Depositate le motivazione della sentenza del maxiprocesso alla mafia ennese

Sono state depositate le motivazioni della sentenza del maxi-processo a Cosa Nostra di Enna, Caltagirone, Riesi e Messina. Il processo vede alla sbarra lo storico boss di Enna Gaetano Leonardo, difeso dall’avvocato Antonio Impellizzeri, come principale imputato, condannato a 17 anni per otto estorsioni e per lui la condanna è divenuta definitiva. Poi ci sono un’accusa di concorso esterno e due condanne da rivedere. Nella sentenza i giudici della sesta sezione penale della Corte di Cassazione, presieduta da Arturo Cortese, ha spiegato perché ha annullato quattro condanne e ne ha rese definitive altre sei per i nove imputati, per Giancarlo Amaradio, invece, c’è una doppia valutazione delle accuse. Il processo interessa le tante estorsioni ad imprese e commercianti che si erano consumate fra Enna e Piazza Armerina, e tra queste c’è l’estorsione che fruttò 200 milioni delle vecchie lire sulla costruzione del primo lotto dell’ospedale Umberto I di Enna. Le sentenze definitive sono state per Salvatore La Delia, condannato a 2 anni; per Giovanni Laurino di Riesi, condanna a 8 anni; per il boss Ciccio La Rocca di Caltagirone, condanna a 10 anni; e per il villarosano Santo Nicosia condanna a 4 anni, difeso dall’avvocato Francesco Tavella. Giancarlo Amaradio, minorenne ai tempi dell’estorsione, diventa definitiva la condanna a 5 anni e 516 euro di multa per un’estorsione, inserita nel maxi-processo. I giudici della Cassazione hanno annullato definitivamente un’altra accusa di estorsione, perché all’epoca dei fatti era minorenne, con trasmissione degli atti alla Procura minorile. Amaradio è difeso dall’avvocato Giovanni Palermo.

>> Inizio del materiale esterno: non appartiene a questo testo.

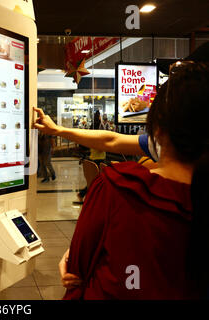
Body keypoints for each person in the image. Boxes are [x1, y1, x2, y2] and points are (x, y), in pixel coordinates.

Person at [56, 61, 209, 299]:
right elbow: (111, 141)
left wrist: (74, 254)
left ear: (157, 128)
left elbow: (78, 268)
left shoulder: (119, 186)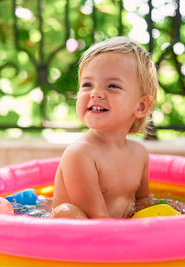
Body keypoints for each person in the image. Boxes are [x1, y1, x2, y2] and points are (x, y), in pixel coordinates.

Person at [50, 36, 158, 219]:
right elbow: (97, 220)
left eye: (112, 86)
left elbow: (143, 205)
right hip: (81, 236)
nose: (96, 93)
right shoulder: (80, 154)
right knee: (66, 213)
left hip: (113, 229)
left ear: (140, 106)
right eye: (87, 84)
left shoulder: (139, 153)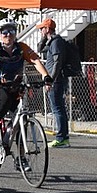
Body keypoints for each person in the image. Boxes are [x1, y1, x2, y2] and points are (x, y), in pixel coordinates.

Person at [0, 18, 49, 150]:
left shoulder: (21, 48)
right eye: (5, 32)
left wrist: (46, 76)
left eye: (12, 31)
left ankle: (21, 158)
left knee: (21, 119)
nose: (8, 35)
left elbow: (35, 61)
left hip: (13, 85)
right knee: (5, 99)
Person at [36, 17, 70, 147]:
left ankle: (61, 138)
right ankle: (63, 137)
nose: (40, 31)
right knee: (58, 108)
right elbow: (39, 49)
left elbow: (57, 62)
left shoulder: (56, 42)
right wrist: (44, 38)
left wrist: (51, 80)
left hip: (56, 80)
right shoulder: (51, 42)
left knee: (57, 109)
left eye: (42, 29)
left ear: (47, 29)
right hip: (54, 79)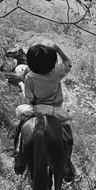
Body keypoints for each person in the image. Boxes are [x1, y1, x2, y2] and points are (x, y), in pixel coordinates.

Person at [13, 43, 75, 182]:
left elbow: (29, 97)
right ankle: (66, 164)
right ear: (52, 61)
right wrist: (58, 49)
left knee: (20, 125)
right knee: (68, 134)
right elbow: (68, 63)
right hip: (55, 111)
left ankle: (19, 157)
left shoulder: (29, 77)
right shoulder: (57, 73)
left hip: (36, 109)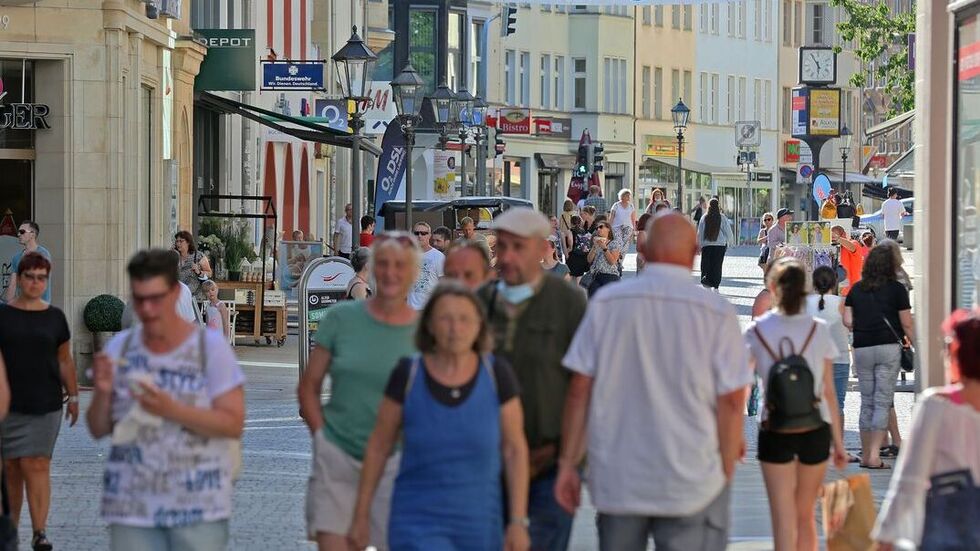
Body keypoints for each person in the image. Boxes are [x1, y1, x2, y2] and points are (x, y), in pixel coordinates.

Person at [556, 212, 750, 551]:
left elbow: (578, 391)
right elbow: (733, 400)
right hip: (691, 478)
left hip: (619, 476)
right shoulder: (716, 312)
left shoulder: (608, 304)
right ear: (695, 253)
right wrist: (725, 469)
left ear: (644, 251)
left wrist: (569, 464)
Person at [348, 283, 530, 551]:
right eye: (445, 318)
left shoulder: (497, 376)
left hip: (480, 524)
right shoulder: (408, 375)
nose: (455, 328)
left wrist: (517, 520)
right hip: (415, 522)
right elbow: (378, 446)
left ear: (479, 325)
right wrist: (361, 513)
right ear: (430, 325)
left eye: (464, 319)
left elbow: (514, 450)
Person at [87, 248, 245, 551]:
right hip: (133, 504)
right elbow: (97, 427)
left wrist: (171, 409)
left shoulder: (209, 349)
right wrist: (103, 392)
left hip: (197, 504)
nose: (146, 309)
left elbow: (232, 423)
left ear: (175, 293)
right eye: (139, 299)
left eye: (155, 298)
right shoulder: (120, 348)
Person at [297, 232, 420, 550]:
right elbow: (309, 387)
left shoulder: (424, 331)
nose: (391, 273)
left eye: (400, 266)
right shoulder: (341, 318)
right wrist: (322, 439)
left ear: (413, 273)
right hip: (339, 454)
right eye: (384, 264)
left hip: (396, 461)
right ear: (372, 269)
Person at [475, 208, 586, 551]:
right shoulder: (481, 302)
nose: (506, 257)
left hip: (549, 462)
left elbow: (583, 387)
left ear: (541, 248)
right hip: (489, 463)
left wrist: (571, 462)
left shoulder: (567, 301)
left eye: (517, 247)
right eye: (501, 247)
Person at [744, 257, 848, 551]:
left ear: (772, 288)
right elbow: (828, 391)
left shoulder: (757, 331)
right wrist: (839, 445)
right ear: (804, 289)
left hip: (775, 429)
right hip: (814, 429)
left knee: (782, 517)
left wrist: (735, 437)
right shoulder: (817, 330)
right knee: (805, 515)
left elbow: (741, 383)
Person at [872, 309, 980, 550]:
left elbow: (910, 479)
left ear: (956, 354)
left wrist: (885, 536)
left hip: (949, 531)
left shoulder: (937, 406)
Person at [0, 252, 73, 551]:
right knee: (13, 469)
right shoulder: (3, 315)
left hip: (46, 403)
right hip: (8, 404)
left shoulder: (55, 317)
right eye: (29, 276)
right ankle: (11, 531)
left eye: (41, 278)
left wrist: (76, 395)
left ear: (46, 280)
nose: (35, 283)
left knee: (38, 463)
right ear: (19, 278)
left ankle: (40, 532)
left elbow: (65, 359)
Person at [844, 244, 915, 469]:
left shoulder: (856, 289)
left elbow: (847, 320)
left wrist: (863, 324)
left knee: (867, 402)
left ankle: (866, 455)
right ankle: (874, 456)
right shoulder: (897, 289)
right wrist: (915, 344)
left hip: (863, 347)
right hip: (888, 347)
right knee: (882, 401)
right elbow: (906, 323)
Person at [807, 266, 859, 464]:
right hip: (839, 359)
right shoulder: (842, 303)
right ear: (834, 283)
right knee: (838, 404)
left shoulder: (805, 303)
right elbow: (851, 325)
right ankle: (837, 447)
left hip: (813, 359)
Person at [6, 220, 52, 303]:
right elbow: (12, 285)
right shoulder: (16, 258)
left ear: (32, 234)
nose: (19, 234)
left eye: (22, 232)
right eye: (18, 232)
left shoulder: (43, 254)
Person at [697, 198, 734, 291]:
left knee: (706, 265)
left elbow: (700, 232)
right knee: (717, 265)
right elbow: (728, 232)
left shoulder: (704, 217)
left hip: (707, 245)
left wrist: (699, 245)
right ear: (718, 206)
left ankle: (707, 283)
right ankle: (716, 286)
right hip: (720, 245)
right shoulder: (722, 217)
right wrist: (729, 243)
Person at [407, 222, 445, 310]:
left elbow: (444, 284)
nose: (420, 236)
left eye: (424, 233)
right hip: (410, 309)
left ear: (429, 235)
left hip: (429, 310)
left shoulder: (438, 257)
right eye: (416, 233)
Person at [585, 221, 621, 297]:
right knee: (592, 298)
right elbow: (589, 260)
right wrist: (594, 247)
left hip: (610, 275)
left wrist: (604, 248)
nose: (598, 229)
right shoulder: (596, 242)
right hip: (596, 275)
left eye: (601, 227)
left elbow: (612, 261)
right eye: (597, 228)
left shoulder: (614, 243)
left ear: (608, 229)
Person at [174, 230, 212, 300]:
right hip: (179, 298)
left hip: (195, 298)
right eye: (177, 241)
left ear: (188, 242)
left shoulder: (198, 256)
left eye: (181, 241)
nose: (178, 244)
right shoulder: (174, 256)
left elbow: (209, 273)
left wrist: (199, 272)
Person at [832, 224, 868, 296]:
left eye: (835, 237)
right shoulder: (836, 248)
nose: (833, 240)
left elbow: (852, 247)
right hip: (840, 292)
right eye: (832, 238)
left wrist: (838, 239)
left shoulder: (854, 243)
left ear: (844, 234)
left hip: (853, 292)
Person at [566, 215, 591, 282]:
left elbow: (570, 246)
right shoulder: (585, 231)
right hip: (583, 257)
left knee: (569, 278)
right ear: (580, 223)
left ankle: (568, 292)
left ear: (571, 223)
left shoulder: (570, 231)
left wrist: (566, 253)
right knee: (579, 280)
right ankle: (579, 292)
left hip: (573, 257)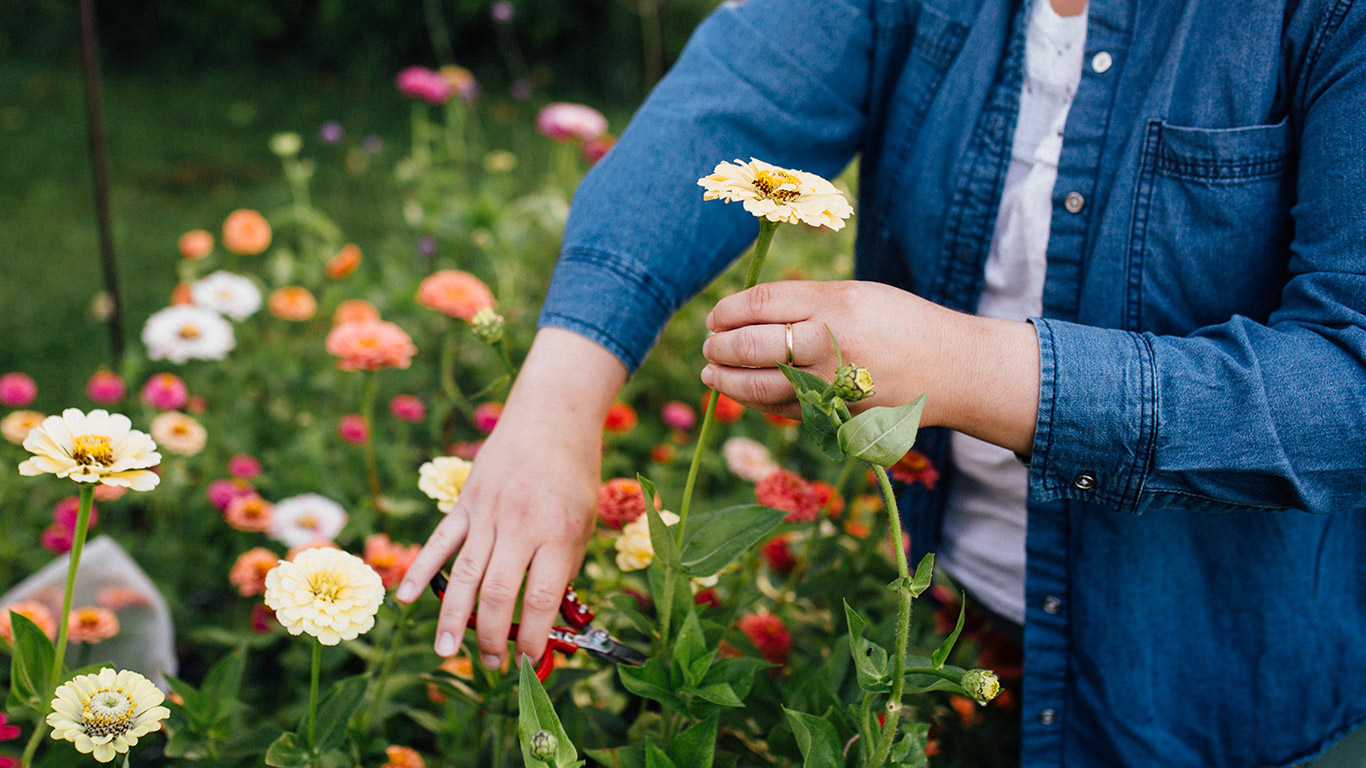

I giudici d’appello dovranno valutare tutte le prove, pure quelle presentate dalla difesa per Filippo Gangi, imprenditore edile di Aidone, condannato a 5 anni per concorso esterno in associazione mafiosa. Questo è il motivo dell’annullamento della condanna di Gangi, difeso dall’avvocato Giovanni Aricò, che era stato pienamente assolto in primo grado. In appello la Corte ammise l’escussione di un testimone, un imprenditore che aveva dichiarato di aver fatto da tramite per una richiesta di pizzo, la cui deposizione fu ritenuta una prova decisiva, mentre la difesa aveva chiesto di ascoltare nuovi testimoni. La Cassazione ha scritto che, quando ci sono nuove prove in appello, un imputato ha tutto il diritto di chiedere prove a discolpa, che vanno ammesse, a meno che non si ritengano “manifestamente superflue o irrilevanti”. E non era questo il caso: si dovrà ripetere l’appello. Le pene da ricalcolare riguardano Balsamo e Furgone. Il piazzese Pietro Balsamo era stato condannato a 8 anni per estorsione, ma secondo la Cassazione, che ha accolto i ricorsi degli avvocati, la pena va considerata in continuazione con una precedente condanna. Pena da ricalcolare anche per Sebastiano Gurgone, per cui c’è un “difetto di motivazione” sull’entità della pena, condanna a 9 anni.